Mon, Mar 27, 2023 @ 10:30 AM - 12:00 PM
Thomas Lord Department of Computer Science
Automatic Semantic Spatio-Temporal Interpretation of Historical Maps
Craig A. Knoblock (chair), Cyrus Shahabi, John P. Wilson, Jay Pujara, Yao-Yi Chiang
Friday, February 17th, 1:30pm-3pm PST
Zoom Meeting Details:
Meeting ID: 973 8753 9087
Historical maps provide rich information for researchers in many areas, including the natural and social sciences. These maps include detailed documentation of a wide variety of natural and human-made features, their spatial extent, their changes over time, their geo-names, and additional metadata. Analyzing map collections that cover the same region at different points in time can be labor-intensive even for a scientist, often requiring further grounding and linking with external sources to contextualize the data. With rapidly increasing amounts of digitized map archives, we require methods to convert these maps into a machine-processable and machine-readable semantic form and do so automatically, efficiently, and at scale. Unfortunately, existing techniques are limited and do not leverage the vast landscape of information extracted from archives of historical maps.

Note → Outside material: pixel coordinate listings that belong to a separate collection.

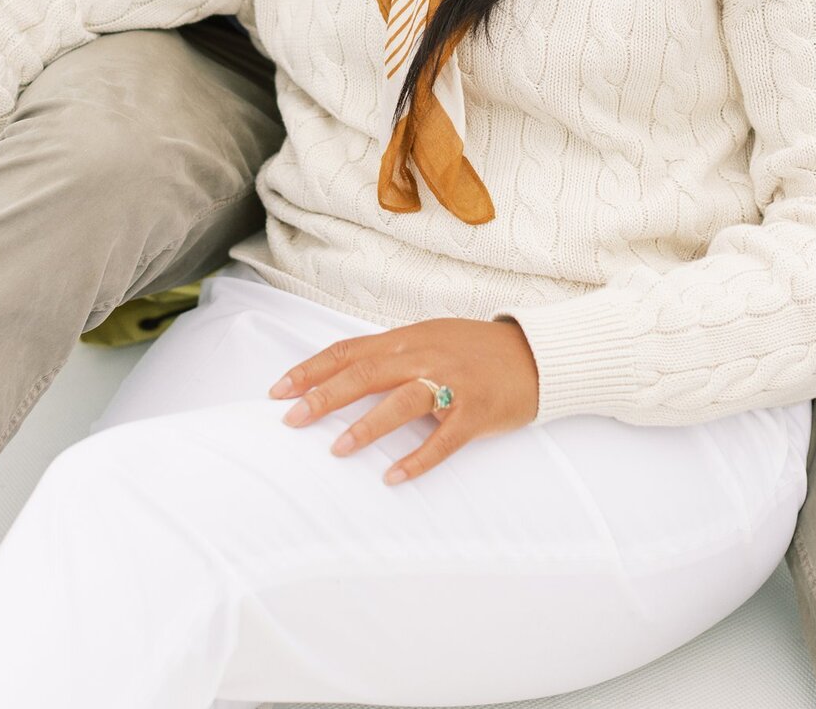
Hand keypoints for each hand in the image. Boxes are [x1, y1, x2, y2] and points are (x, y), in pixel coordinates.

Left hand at [269, 317, 538, 483]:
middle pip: (364, 373)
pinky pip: (443, 438)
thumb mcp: (429, 338)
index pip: (348, 351)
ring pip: (400, 401)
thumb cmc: (476, 350)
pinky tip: (394, 478)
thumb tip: (344, 373)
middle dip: (324, 396)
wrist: (536, 355)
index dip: (311, 369)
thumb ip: (391, 353)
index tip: (279, 390)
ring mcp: (451, 382)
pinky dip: (418, 459)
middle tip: (291, 419)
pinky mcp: (476, 411)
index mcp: (407, 337)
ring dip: (366, 426)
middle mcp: (424, 355)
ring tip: (336, 449)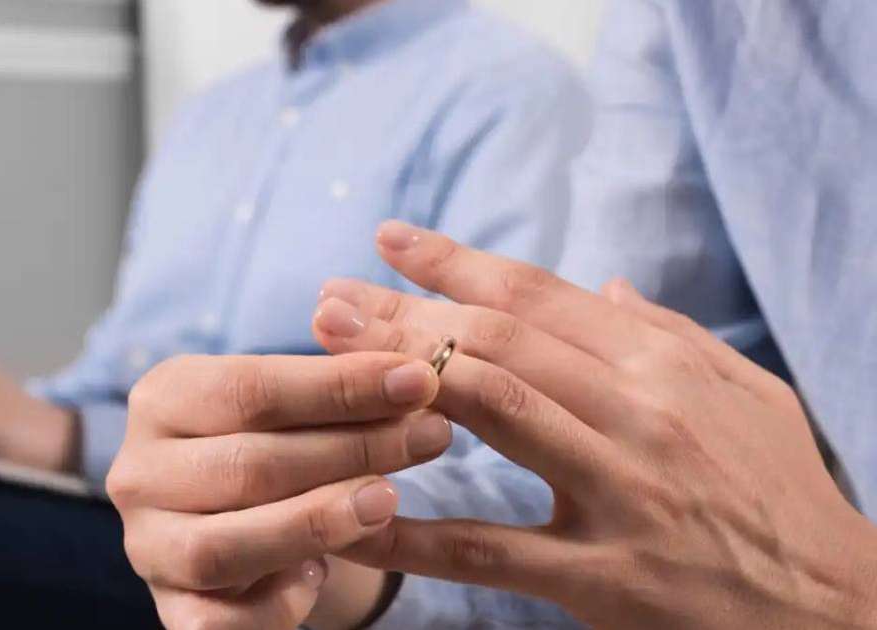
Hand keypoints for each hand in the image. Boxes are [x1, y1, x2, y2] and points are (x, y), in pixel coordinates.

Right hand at [107, 353, 450, 629]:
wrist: (239, 518)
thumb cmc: (275, 443)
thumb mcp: (295, 405)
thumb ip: (337, 386)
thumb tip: (413, 371)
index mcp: (163, 397)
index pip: (252, 387)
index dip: (341, 386)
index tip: (420, 380)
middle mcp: (138, 470)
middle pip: (247, 466)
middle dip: (351, 451)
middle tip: (432, 437)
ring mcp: (147, 546)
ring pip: (224, 546)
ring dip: (314, 524)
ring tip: (388, 501)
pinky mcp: (170, 612)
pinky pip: (216, 623)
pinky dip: (275, 605)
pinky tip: (320, 576)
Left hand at [311, 220, 876, 628]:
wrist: (837, 608)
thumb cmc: (783, 495)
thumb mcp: (746, 395)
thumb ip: (671, 334)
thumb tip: (609, 281)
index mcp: (663, 367)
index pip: (539, 296)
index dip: (457, 261)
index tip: (391, 238)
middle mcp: (640, 414)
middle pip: (497, 342)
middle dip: (403, 312)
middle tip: (330, 299)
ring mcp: (622, 493)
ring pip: (492, 412)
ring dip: (399, 377)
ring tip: (331, 358)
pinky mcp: (607, 579)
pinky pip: (492, 549)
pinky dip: (419, 530)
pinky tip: (358, 511)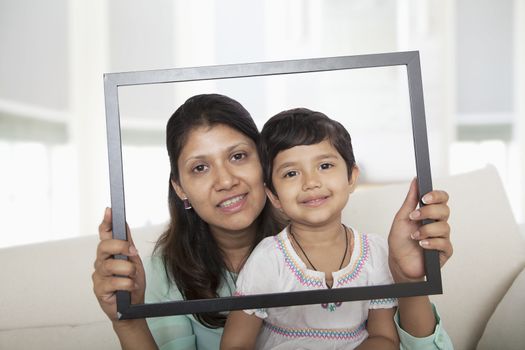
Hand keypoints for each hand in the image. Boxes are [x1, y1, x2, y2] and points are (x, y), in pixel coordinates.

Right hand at [92, 208, 145, 322]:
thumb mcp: (134, 260)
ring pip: (110, 265)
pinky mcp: (99, 290)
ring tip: (133, 277)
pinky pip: (113, 282)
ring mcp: (98, 275)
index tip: (110, 211)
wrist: (134, 307)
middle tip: (133, 253)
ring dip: (127, 270)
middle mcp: (101, 262)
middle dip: (120, 246)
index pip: (104, 234)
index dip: (106, 222)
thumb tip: (123, 224)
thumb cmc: (132, 282)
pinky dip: (126, 284)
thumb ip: (127, 244)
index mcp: (109, 252)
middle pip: (104, 246)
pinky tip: (130, 287)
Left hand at [388, 179, 451, 282]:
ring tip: (414, 236)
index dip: (437, 195)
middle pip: (445, 210)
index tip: (424, 198)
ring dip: (426, 230)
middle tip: (414, 217)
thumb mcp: (402, 217)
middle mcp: (438, 223)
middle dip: (428, 212)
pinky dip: (431, 242)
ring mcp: (442, 237)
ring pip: (444, 227)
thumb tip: (416, 181)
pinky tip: (422, 244)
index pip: (442, 199)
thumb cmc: (400, 241)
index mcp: (429, 213)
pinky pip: (444, 243)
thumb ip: (410, 200)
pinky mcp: (444, 251)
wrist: (398, 262)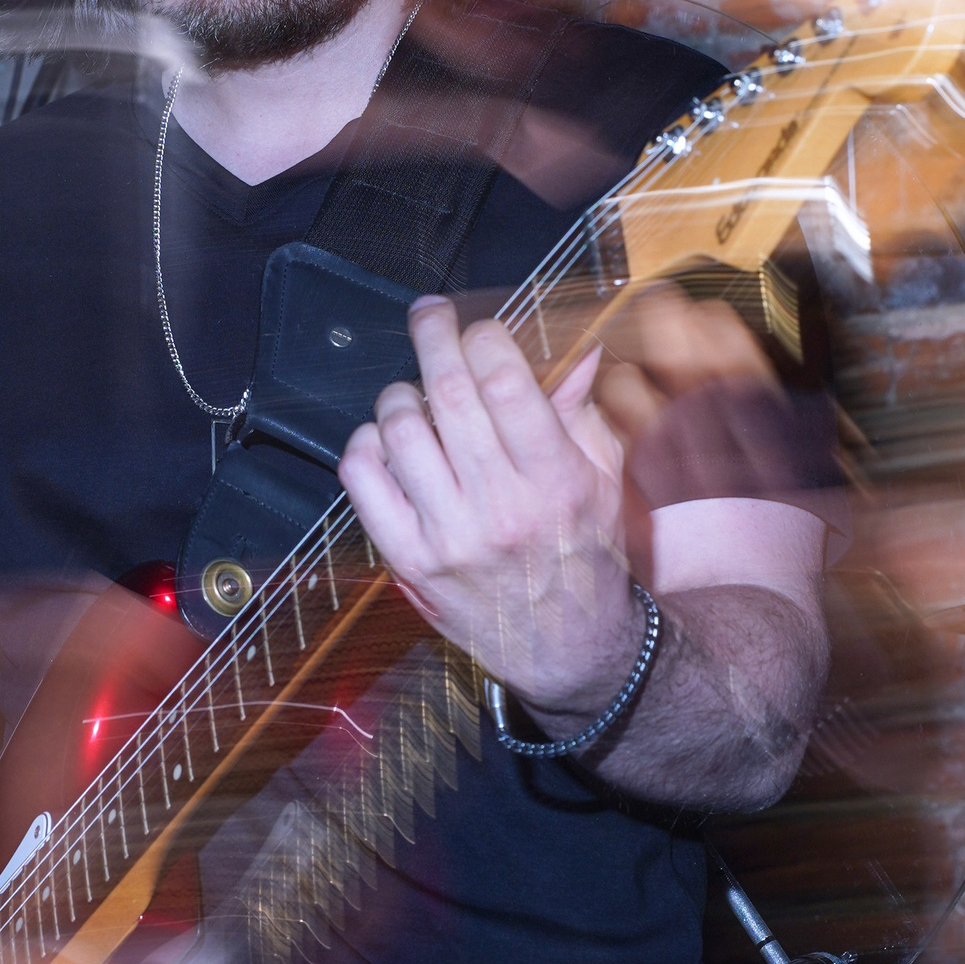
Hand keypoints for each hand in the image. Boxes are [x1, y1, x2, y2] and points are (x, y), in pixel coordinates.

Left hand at [337, 297, 639, 722]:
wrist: (567, 648)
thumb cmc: (586, 557)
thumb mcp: (601, 482)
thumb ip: (582, 412)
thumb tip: (577, 349)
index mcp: (554, 481)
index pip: (506, 383)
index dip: (483, 338)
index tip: (476, 326)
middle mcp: (500, 508)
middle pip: (450, 396)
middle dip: (433, 338)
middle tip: (428, 315)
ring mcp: (448, 536)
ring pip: (401, 431)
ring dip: (401, 395)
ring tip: (415, 394)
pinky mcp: (408, 560)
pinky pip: (363, 480)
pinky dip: (366, 445)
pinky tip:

In this thesis proposal, we investigate how to convert the extracted geo-data and metadata to a dynamic knowledge graph representation that captures the data semantics, how the data can be interrelated across entire datasets, and how it can be grounded to real-world phenomena by leveraging external resources on the web. We explore approaches that benefit from the open and connective nature of linked data that can produce a spatio-temporal, semantic, and contextualized output that follows linked data principles, and that can be easily extended with further availability of contemporary maps while supporting backward compatible access. Once materialized in a dynamic knowledge graph, the output can hold the data in a semantic network, making it readily shared, accessible, visualized, standardized across domains, and scalable for effortless use by downstream tasks for analysis and expressive integration over time and space.